Here is a picture of Hoover and his brother napping!


----------



## Jazz & Jules (Feb 25, 2007)

Here are some great cuddling/group photos that I have if you don't mind not having any people in them.....


----------



## BearValley (Nov 30, 2008)

This is a video of Emma & Piper snuggling together, one of the sweetest things ever!

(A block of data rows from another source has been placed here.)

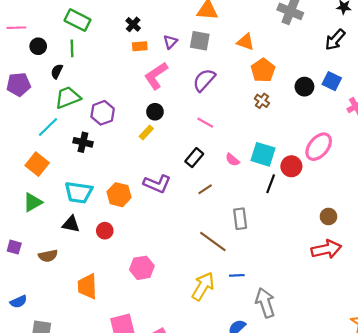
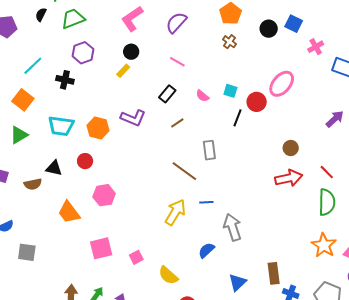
green trapezoid: (68, 98) -> (73, 19), moved
cyan square: (263, 154) -> (230, 91), size x0.6
black triangle: (71, 224) -> (54, 168), moved
pink hexagon: (142, 268) -> (104, 195), moved
orange trapezoid: (87, 286) -> (69, 212), turned -35

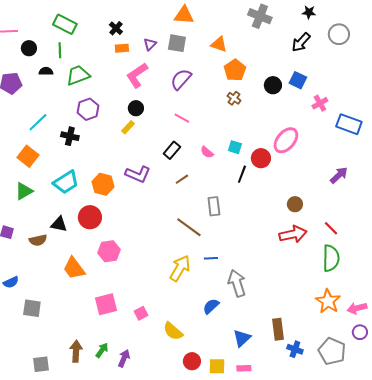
black semicircle: (41, 15) -> (46, 71), turned 64
cyan trapezoid: (61, 126) -> (66, 182), turned -40
red circle: (85, 161) -> (90, 217), size x1.5

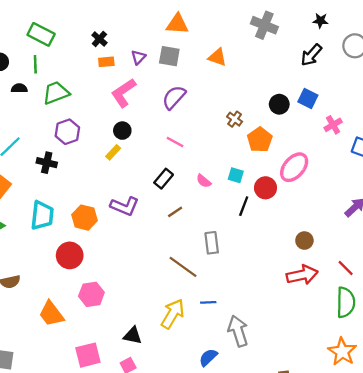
orange pentagon: (235, 70) -> (260, 140), moved
cyan trapezoid: (66, 182) -> (42, 215), turned -52
black triangle: (59, 224) -> (133, 336), moved

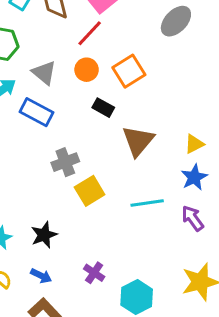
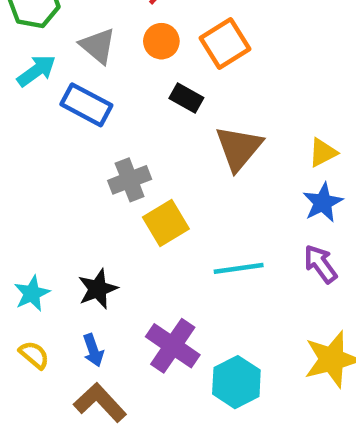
cyan line: (147, 203) -> (239, 268), moved
purple cross: (94, 273) -> (173, 346), size x1.6
blue arrow: (41, 276) -> (93, 350), turned 45

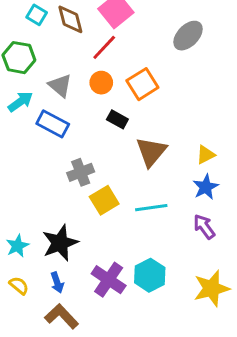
cyan line: (239, 268) -> (151, 208), moved
black star: (98, 289) -> (60, 243), size x1.4
cyan hexagon: (236, 382) -> (150, 275), moved

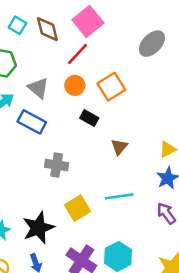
brown triangle: (151, 152) -> (119, 147), size x0.6
gray cross: (81, 172) -> (57, 165), turned 30
yellow square: (104, 200) -> (77, 208), moved

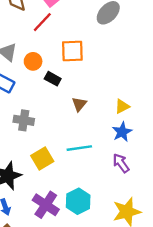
orange circle: (75, 85) -> (33, 61), moved
orange square: (111, 87) -> (72, 51), turned 30

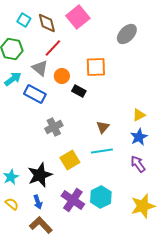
red line: (42, 22) -> (53, 48), moved
brown triangle: (79, 104) -> (103, 127), moved
gray cross: (24, 120) -> (54, 127), turned -36

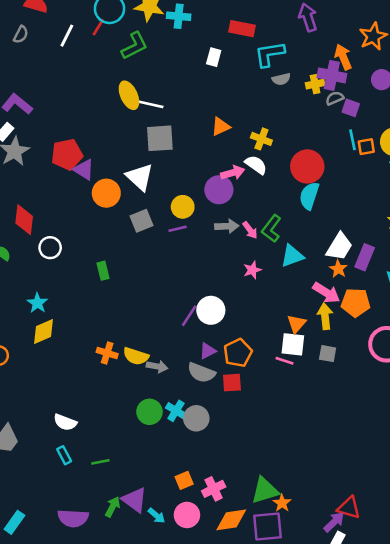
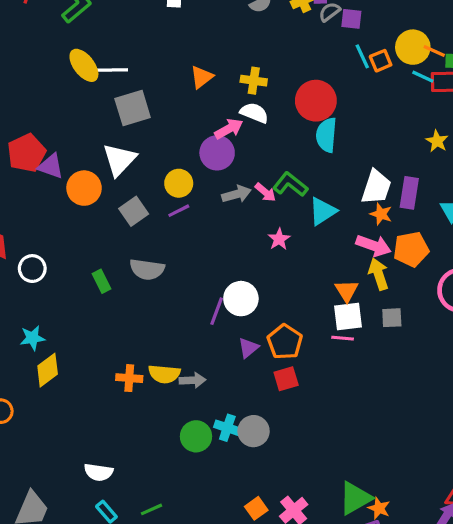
white triangle: (140, 177) -> (119, 160), turned 44
green L-shape: (271, 229) -> (290, 184), turned 104
cyan star: (37, 303) -> (32, 338), turned -30
gray semicircle: (201, 373) -> (147, 269), moved

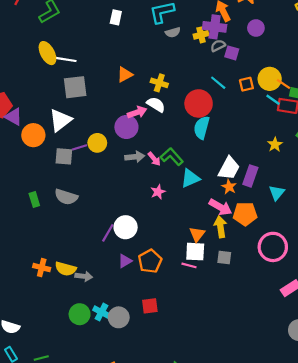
cyan line: (362, 56) -> (218, 83), moved, turned -35
gray square: (134, 211) -> (64, 156), turned 30
purple line: (179, 211) -> (80, 147), moved
red square: (286, 379) -> (150, 306), moved

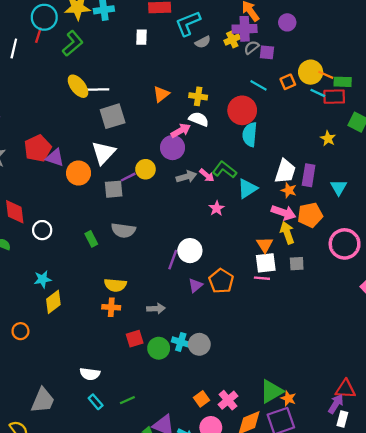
yellow semicircle: (66, 269) -> (115, 285), moved
red square: (150, 306) -> (135, 339), moved

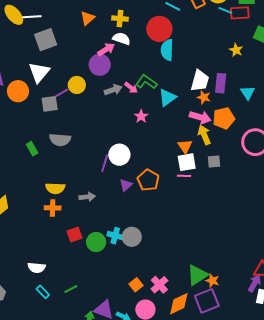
gray arrow: (156, 309) -> (87, 197), moved

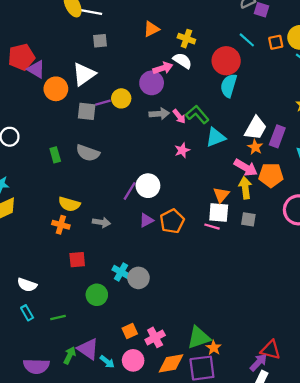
gray square: (46, 40) -> (100, 41), size x0.6
green circle: (96, 242) -> (97, 295), moved

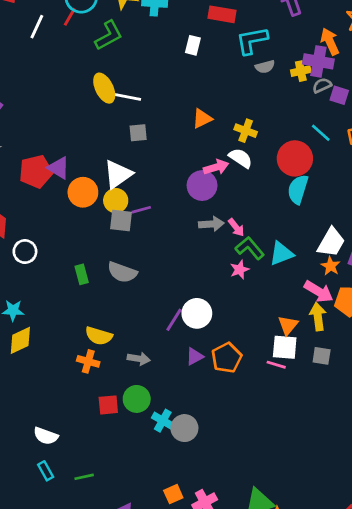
red pentagon: (21, 57) -> (36, 172), moved
yellow circle: (121, 98) -> (116, 201), moved
green L-shape: (197, 114) -> (250, 248), moved
green circle: (97, 295) -> (137, 399), moved

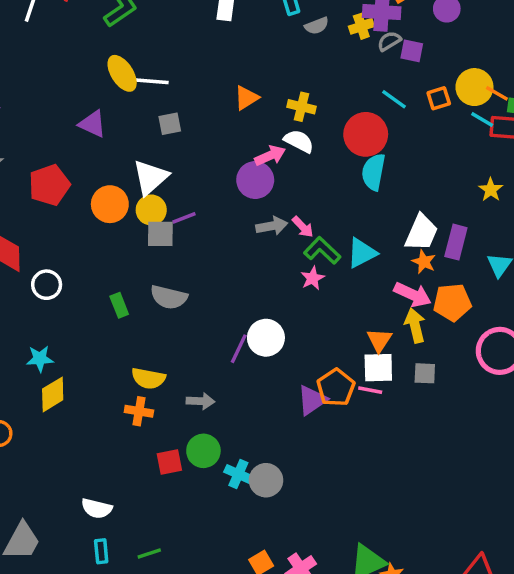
purple triangle: (58, 168) -> (92, 124), moved
purple triangle: (195, 356) -> (312, 400), moved, size x1.4
orange pentagon: (227, 358) -> (336, 388), moved
cyan rectangle: (46, 471) -> (101, 551), turned 30

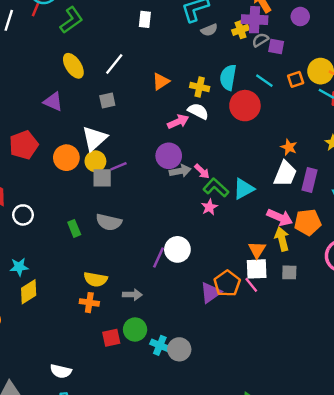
white line: (151, 81) -> (114, 64), moved, turned -55
cyan semicircle: (373, 172) -> (228, 77), moved
purple circle: (255, 180) -> (169, 156), moved
orange star: (424, 262) -> (289, 147), moved
pink line: (370, 390) -> (251, 285), turned 42

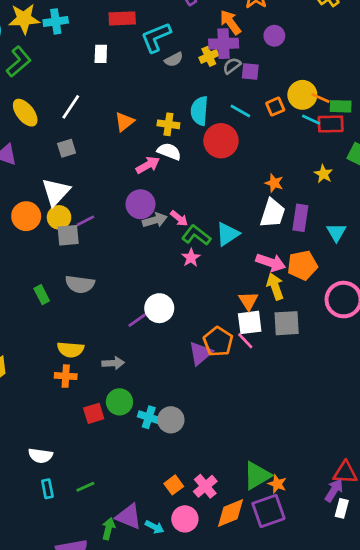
purple line: (159, 257) -> (139, 319), turned 35
gray square: (289, 272) -> (287, 323), size x1.5

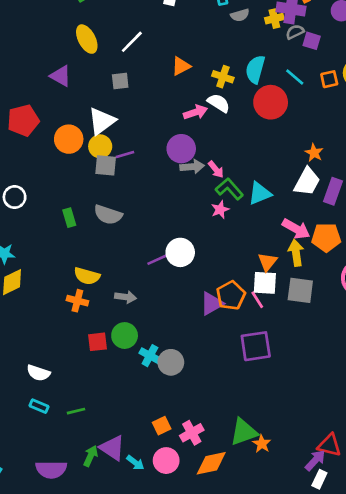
cyan rectangle: (47, 489) -> (39, 406), turned -66
purple square: (268, 511) -> (256, 346), moved

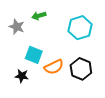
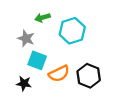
gray star: (17, 27) -> (26, 38), moved
cyan hexagon: (80, 28) -> (72, 31), moved

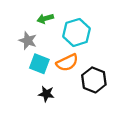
orange semicircle: (59, 74) -> (67, 63), moved
black star: (24, 83) -> (46, 94), moved

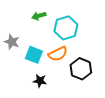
gray star: (28, 41) -> (12, 42), moved

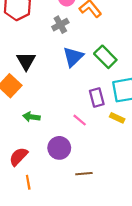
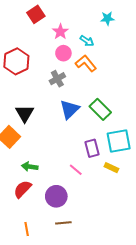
red semicircle: (18, 156) -> (23, 189), moved
brown line: (84, 174) -> (63, 223), moved

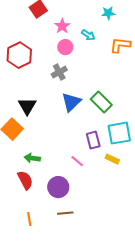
orange L-shape: (86, 63) -> (120, 45), moved, turned -45
red semicircle: (23, 189) -> (25, 180), turned 108

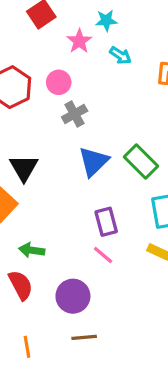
cyan star: (108, 13) -> (106, 21), moved
pink circle: (65, 47) -> (59, 82), moved
purple rectangle: (93, 140) -> (106, 222), moved

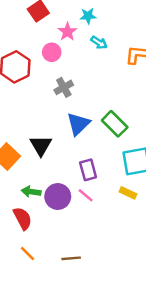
pink circle: (59, 82) -> (52, 52), moved
black triangle: (24, 168) -> (41, 146), moved
purple circle: (73, 296) -> (58, 197), moved
orange line: (27, 347) -> (27, 253), moved, turned -35

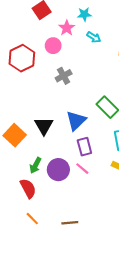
blue triangle: (78, 124) -> (76, 121), moved
green arrow: (31, 192) -> (35, 165), turned -70

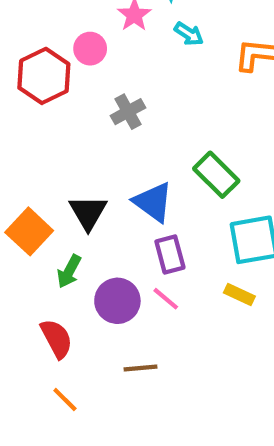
pink circle: (53, 46) -> (90, 49), moved
blue triangle: (76, 121) -> (153, 202), turned -40
green arrow: (35, 165) -> (69, 271), moved
brown line: (70, 223) -> (141, 368), moved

http://www.youtube.com/watch?v=BnXLPLdmcp0


----------



## SimTek (Dec 21, 2007)

Here is me and Samantha. The first day we got her and then at 7 months.


----------



## AquaClaraCanines (Mar 5, 2006)

Boy have I got one for you!


----------



## Adriennelane (Feb 13, 2008)

I actually just took this picture this morning.


----------



## Blaireli (Jun 3, 2008)

My sister took this on her cell phone of me and Luke, so it's not the greatest quality, but sweet.


----------



## Maggies mom (Jan 6, 2006)




----------



## spruce (Mar 13, 2008)

this is Doc Bridger again when DH was sick last last


----------



## sasha's mum (Nov 24, 2008)

You can use these if you would like to


----------



## pburchins (Mar 11, 2009)

Naked Time.....LOL


----------



## jealous1 (Dec 7, 2007)

*Summer 'n Buddy*

This was a few months back (don't mind the date--I can't fix the darn camera).


----------



## jealous1 (Dec 7, 2007)

*Summer 'n Buddy*

Sorry for the double post


----------



## Ripley's Mom (Apr 22, 2009)

Here you go


----------



## Muddypaws (Apr 20, 2009)

Here's a few of mine

Darby in Daddy's lap








Darby and Kirby in the crate








Sharing the sofa
























Kirby snuggled up with her water bowl


----------



## Tahla9999 (Nov 21, 2008)

Great, great pics everyone! I will post the finish production here when it is done, but I am only just beginning.


----------



## KatieandAngie (Dec 24, 2008)

Angie and Me on the couch New Year's Eve 09


----------



## Penny & Maggie's Mom (Oct 4, 2007)

Cody's a springer, but he thinks he's a golden.... a real sweetie


----------



## fostermom (Sep 6, 2007)

Danny and Jasmine:









My son with all the dogs:









Jasper and Danny:









My husband and Danny:









Danny and Forrest:









Barkley and a very confused Danny:









Danny and Crew:









Okay, that's it. I could continue for a really long time, but I don't want to bore everyone!


----------



## Capehank (Aug 3, 2005)

What a long time ago this was. Over 3 years.


----------



## Kory P (Dec 23, 2007)

Benny is a cuddler when he wants!


----------